• Exercise goal:
Every line with the string "along" in it belongs in your answer, so copy them all from the data.

(Given information Opens)

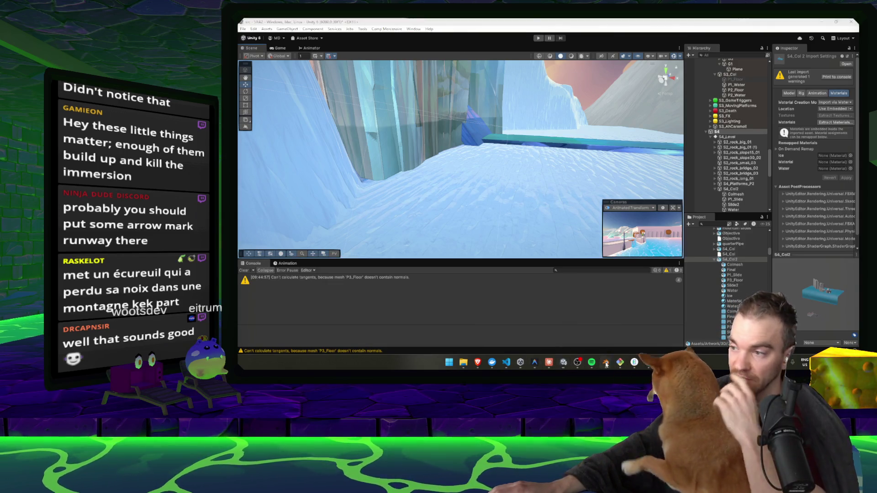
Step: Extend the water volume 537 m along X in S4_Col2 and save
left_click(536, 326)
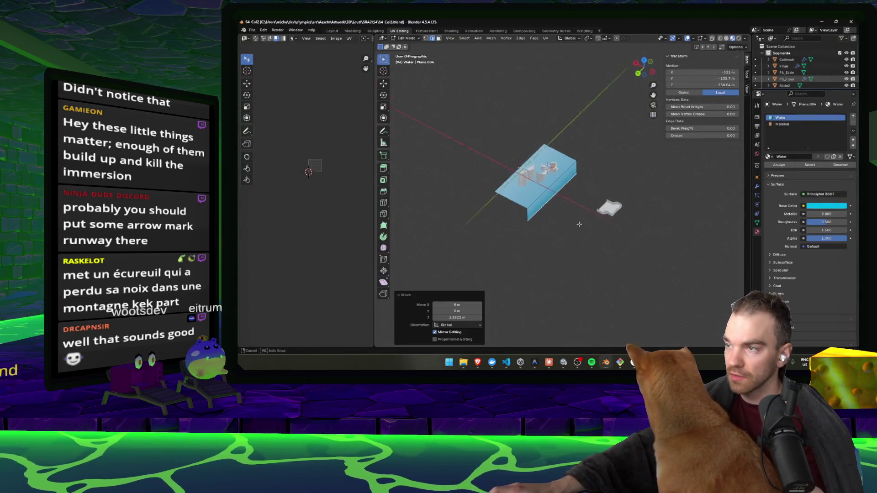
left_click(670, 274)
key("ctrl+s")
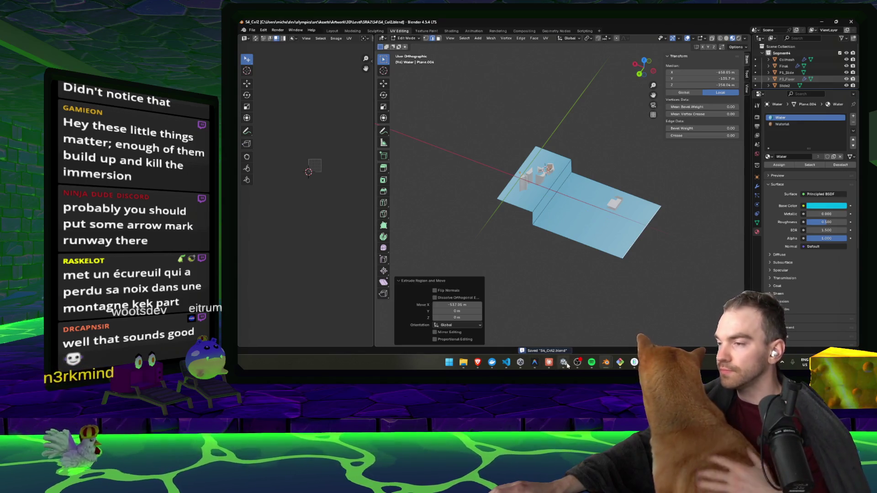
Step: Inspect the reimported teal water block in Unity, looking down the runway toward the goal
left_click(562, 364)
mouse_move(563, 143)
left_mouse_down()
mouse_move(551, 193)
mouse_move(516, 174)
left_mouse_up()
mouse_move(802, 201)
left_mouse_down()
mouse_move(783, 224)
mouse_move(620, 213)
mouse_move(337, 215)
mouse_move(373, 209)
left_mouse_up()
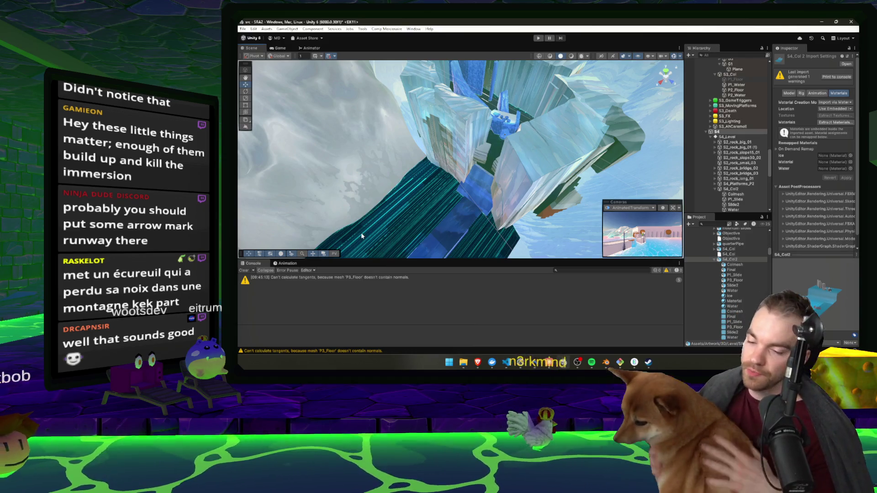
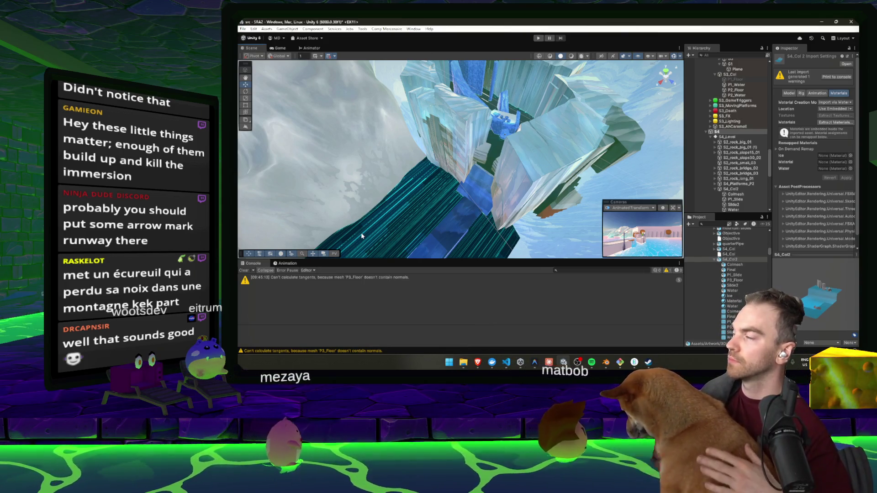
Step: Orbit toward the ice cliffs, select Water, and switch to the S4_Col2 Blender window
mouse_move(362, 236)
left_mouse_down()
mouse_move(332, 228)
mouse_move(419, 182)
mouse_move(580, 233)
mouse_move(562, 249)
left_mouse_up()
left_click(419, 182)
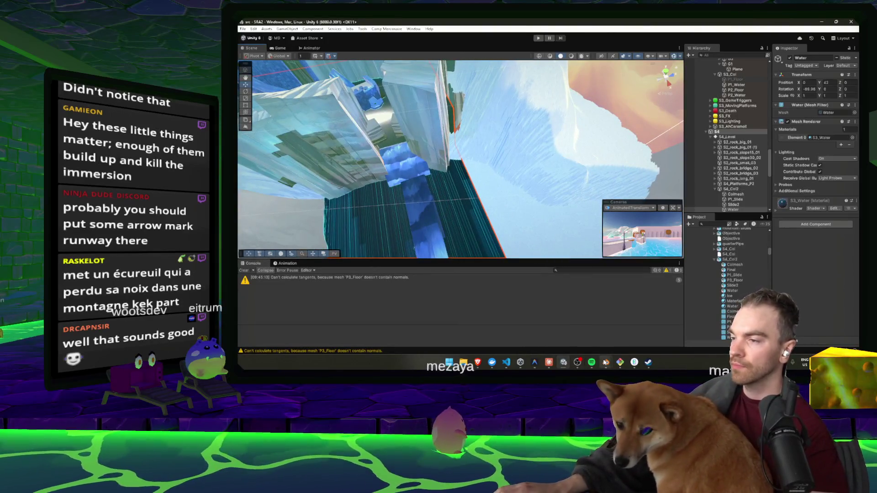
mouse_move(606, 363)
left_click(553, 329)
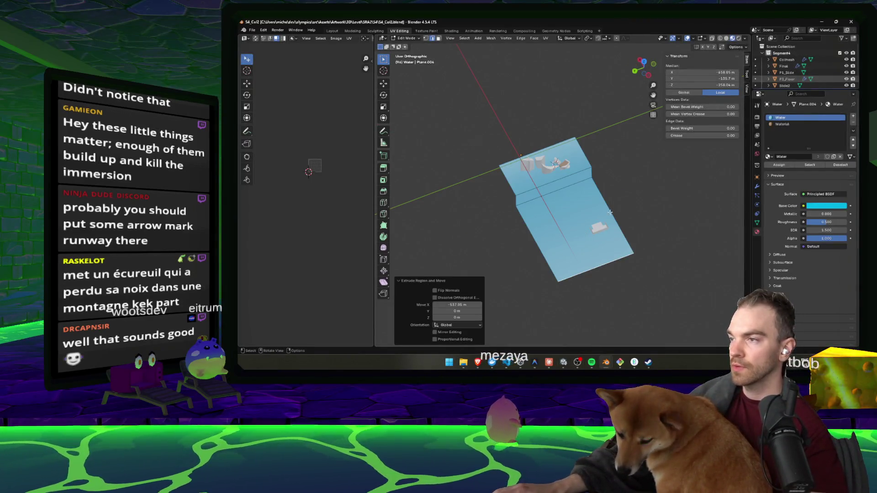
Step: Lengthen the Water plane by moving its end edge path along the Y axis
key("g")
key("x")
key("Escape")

(Given information Closes)

• Result of the task:
Step: Extend the water volume 537 m along X in S4_Col2 and save
Step: Lengthen the Water plane by moving its end edge path along the Y axis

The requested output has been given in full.